Hardlinks from CAS. Each regular file is restored as a hardlink into ~/.rage/artifacts/content/. Zero-copy at the byte level. The kernel writes a directory entry, not file content. This is why restore is measured in milliseconds, not seconds.
The restore is a walk over the manifest:
for entry in &manifest {
let dest = target_dir.join(&entry.rel_path);
std::fs::create_dir_all(dest.parent().unwrap())?;
match &entry.kind {
FileKind::Regular => {
let cas_path = store.cas_file_path(&entry.content_hash);
let _ = std::fs::remove_file(&dest);
if std::fs::hard_link(&cas_path, &dest).is_err() {
std::fs::copy(&cas_path, &dest)?; // cross-device fallback
}
std::fs::set_permissions(
&dest,
Permissions::from_mode(entry.mode),
)?;
}
FileKind::Symlink(target) => {
let _ = std::fs::remove_file(&dest);
std::os::unix::fs::symlink(target, &dest)?;
}
}
}The hard_link call is the fast path. If the CAS and the target directory are on the same filesystem (they usually are), the link succeeds and no bytes are copied. If they’re on different filesystems (EXDEV), it falls back to copy. Either way, the mode and symlink structure are preserved exactly.
The numbers
A 200-package monorepo bumps esbuild from 0.21.4 to 0.21.5. One lockfile entry changes.
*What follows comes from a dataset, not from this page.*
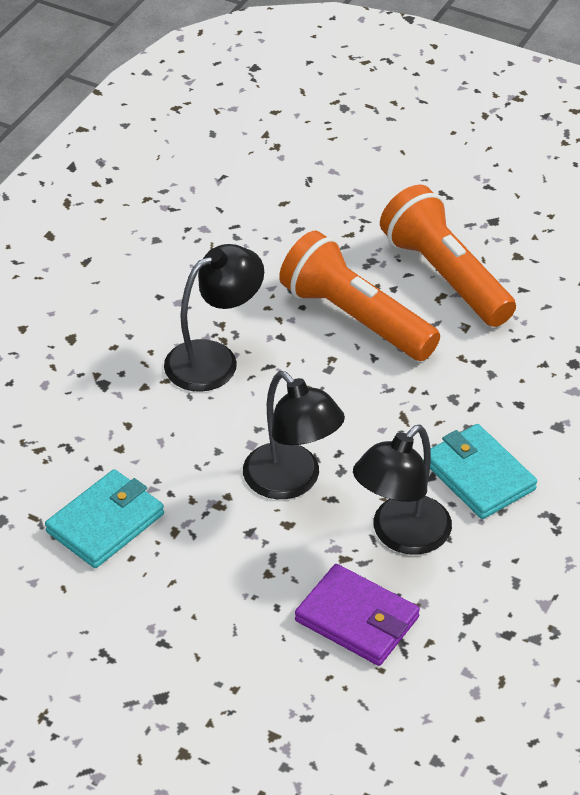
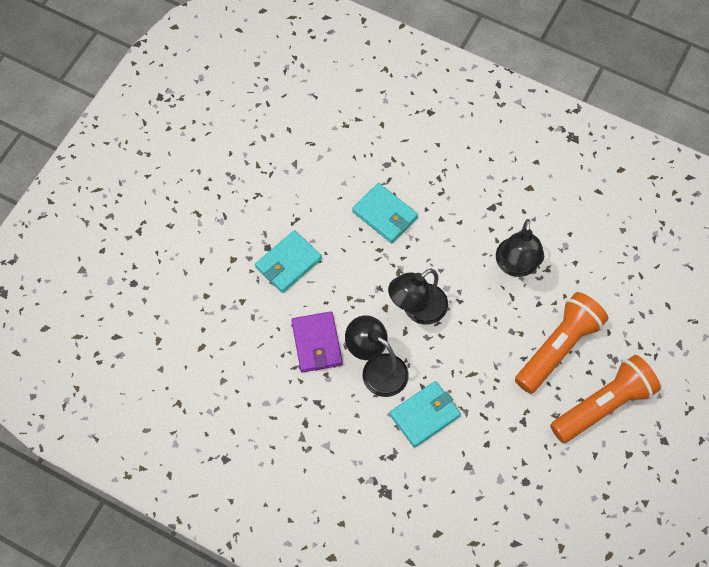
camera: 90 degrees right, 20 degrees up
(196, 663) = (288, 263): none -> turquoise wallet
(214, 359) = (516, 266): black lamp -> black lamp turned 45 degrees clockwise
(357, 619) = (317, 343): purple wallet -> purple wallet turned 45 degrees counterclockwise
With the tarball model: lockfile hash changed, entire cache invalidated, re-download all 200 packages, re-tar, re-upload. Back to 90 seconds.
With per-package CAS: 1 tarball miss, 199 hardlink hits. 1 postinstall key changes (esbuild’s integrity differs), 199 postinstall keys are unchanged. The scheduler reruns esbuild’s postinstall, restores the other 199 from CAS via hardlinks. Total time: 300ms.
The code is at github.com/kenotron-ms/rage. The install caching design doc is at docs/architecture/INSTALL-CACHING.md.